WHAT YOU NEED TO DO
Needed from the data below: all lines that contain the word "stroj".

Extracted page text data

____

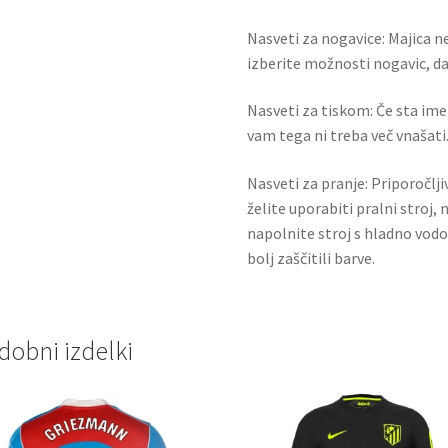
Nasveti za nogavice: Majica ne
izberite možnosti nogavic, da 
Nasveti za tiskom: Če sta ime i
vam tega ni treba več vnašati.
Nasveti za pranje: Priporočlj
želite uporabiti pralni stroj, 
napolnite stroj s hladno vodo
bolj zaščitili barve.
dobni izdelki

____

RESPONSE BOX
želite uporabiti pralni stroj, 
napolnite stroj s hladno vodo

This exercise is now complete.